_Required task_
Reproduce the lines below, the stretch from the line containing "genus: Capreolus" through the line containing "family: Cyperaceae", with nothing changed.

[Collected data]
## Start

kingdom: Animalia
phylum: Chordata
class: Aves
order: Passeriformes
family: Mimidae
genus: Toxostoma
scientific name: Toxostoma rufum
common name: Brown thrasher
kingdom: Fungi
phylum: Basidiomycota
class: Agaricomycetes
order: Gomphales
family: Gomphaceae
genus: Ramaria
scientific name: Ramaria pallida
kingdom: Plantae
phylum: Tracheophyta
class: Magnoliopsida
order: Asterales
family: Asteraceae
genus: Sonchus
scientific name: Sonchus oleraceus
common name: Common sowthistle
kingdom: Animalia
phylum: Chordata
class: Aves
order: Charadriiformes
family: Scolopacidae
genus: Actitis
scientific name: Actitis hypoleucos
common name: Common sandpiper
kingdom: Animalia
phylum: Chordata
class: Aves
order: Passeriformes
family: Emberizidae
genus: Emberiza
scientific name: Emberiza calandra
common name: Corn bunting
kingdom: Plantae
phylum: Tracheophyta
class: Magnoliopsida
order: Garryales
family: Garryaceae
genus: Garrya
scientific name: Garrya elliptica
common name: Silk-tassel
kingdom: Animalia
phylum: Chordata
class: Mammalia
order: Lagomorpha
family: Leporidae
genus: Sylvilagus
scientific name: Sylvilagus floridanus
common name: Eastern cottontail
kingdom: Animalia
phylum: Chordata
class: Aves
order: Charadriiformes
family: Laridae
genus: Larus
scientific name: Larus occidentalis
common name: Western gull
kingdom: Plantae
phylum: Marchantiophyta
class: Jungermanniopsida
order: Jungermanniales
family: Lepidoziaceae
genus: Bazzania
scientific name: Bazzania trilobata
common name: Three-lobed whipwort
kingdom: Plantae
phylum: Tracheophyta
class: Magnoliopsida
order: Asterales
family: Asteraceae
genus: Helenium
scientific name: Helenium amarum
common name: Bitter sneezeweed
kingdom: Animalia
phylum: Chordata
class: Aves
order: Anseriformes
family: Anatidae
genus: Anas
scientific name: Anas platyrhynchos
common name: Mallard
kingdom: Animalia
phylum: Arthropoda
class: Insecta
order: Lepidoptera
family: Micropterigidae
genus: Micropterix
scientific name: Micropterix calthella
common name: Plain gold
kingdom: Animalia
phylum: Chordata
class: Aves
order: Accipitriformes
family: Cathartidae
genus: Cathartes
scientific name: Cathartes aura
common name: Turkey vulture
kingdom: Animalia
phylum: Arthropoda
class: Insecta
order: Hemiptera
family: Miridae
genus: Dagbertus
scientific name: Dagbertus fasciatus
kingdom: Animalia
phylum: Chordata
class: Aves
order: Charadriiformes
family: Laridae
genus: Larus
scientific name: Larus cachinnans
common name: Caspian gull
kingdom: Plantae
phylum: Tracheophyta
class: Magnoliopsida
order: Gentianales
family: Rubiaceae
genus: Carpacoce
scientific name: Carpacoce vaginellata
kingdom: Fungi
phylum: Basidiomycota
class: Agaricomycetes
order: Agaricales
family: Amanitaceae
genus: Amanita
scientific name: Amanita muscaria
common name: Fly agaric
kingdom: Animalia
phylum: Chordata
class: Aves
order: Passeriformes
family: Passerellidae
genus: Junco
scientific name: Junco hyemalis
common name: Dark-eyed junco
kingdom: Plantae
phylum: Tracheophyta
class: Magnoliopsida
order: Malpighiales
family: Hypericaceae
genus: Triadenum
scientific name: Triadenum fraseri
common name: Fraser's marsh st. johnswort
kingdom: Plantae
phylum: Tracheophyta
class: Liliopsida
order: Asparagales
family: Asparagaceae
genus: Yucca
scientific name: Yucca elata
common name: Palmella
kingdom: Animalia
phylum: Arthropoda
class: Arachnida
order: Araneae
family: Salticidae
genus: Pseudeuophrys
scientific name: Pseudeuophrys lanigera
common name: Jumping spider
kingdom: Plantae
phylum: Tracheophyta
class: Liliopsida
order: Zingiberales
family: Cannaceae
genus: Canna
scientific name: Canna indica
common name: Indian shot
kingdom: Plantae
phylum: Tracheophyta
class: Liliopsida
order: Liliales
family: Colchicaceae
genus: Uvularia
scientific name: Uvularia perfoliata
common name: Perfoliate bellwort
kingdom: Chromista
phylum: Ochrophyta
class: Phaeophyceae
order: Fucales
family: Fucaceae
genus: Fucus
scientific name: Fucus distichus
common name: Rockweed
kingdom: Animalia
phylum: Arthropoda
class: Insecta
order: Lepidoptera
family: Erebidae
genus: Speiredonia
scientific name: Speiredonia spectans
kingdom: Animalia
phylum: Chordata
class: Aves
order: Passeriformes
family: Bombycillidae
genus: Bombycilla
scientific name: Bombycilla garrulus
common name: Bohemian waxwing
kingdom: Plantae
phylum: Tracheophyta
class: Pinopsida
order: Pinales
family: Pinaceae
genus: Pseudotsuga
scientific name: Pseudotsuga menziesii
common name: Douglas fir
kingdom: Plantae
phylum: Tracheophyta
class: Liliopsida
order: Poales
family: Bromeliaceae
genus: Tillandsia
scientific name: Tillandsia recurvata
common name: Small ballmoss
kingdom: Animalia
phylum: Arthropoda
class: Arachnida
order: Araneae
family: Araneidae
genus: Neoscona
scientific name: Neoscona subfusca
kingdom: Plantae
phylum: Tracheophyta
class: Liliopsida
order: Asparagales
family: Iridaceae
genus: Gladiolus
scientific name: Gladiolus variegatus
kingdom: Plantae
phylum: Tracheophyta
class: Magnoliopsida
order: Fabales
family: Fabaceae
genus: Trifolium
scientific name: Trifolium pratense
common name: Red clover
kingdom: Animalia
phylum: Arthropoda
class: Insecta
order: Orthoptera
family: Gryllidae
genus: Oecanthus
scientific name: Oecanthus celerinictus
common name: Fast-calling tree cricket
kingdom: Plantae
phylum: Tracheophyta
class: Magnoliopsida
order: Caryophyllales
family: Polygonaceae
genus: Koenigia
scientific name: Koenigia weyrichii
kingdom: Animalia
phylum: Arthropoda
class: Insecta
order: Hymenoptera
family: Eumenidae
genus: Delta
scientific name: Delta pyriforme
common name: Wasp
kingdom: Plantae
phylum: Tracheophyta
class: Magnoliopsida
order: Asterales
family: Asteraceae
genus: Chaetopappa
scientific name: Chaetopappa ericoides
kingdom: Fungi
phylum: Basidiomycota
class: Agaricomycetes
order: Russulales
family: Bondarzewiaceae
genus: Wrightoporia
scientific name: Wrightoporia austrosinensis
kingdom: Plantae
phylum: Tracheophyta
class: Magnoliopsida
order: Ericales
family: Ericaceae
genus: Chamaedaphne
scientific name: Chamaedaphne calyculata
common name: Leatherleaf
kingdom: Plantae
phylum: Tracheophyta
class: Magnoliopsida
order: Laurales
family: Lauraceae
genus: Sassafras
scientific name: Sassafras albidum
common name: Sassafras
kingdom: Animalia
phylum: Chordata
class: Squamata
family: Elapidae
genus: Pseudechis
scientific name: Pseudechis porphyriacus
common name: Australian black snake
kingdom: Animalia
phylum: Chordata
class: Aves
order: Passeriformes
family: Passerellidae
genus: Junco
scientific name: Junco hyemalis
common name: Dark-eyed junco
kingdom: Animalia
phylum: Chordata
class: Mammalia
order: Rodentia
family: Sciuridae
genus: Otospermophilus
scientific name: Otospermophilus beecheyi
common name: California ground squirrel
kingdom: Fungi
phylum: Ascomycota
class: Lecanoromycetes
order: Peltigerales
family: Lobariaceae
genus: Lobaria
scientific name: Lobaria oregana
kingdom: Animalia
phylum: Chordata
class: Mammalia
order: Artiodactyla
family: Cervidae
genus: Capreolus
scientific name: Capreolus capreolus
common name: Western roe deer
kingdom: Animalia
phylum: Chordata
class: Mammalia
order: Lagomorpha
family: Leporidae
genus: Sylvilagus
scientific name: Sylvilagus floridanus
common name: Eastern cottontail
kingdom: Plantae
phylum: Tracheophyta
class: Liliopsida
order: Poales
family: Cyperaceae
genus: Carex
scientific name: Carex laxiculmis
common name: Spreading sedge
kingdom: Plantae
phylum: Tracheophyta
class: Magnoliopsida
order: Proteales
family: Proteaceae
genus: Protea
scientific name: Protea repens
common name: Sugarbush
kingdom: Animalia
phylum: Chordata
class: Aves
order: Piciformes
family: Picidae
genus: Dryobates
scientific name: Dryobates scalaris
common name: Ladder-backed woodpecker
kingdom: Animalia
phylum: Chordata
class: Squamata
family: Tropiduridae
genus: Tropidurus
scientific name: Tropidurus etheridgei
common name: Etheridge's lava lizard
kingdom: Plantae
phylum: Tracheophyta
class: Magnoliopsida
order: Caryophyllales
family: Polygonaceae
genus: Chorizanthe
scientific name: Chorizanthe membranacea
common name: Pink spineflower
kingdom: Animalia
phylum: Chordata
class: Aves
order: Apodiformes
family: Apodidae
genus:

## End

_Exercise answer_
genus: Capreolus
scientific name: Capreolus capreolus
common name: Western roe deer
kingdom: Animalia
phylum: Chordata
class: Mammalia
order: Lagomorpha
family: Leporidae
genus: Sylvilagus
scientific name: Sylvilagus floridanus
common name: Eastern cottontail
kingdom: Plantae
phylum: Tracheophyta
class: Liliopsida
order: Poales
family: Cyperaceae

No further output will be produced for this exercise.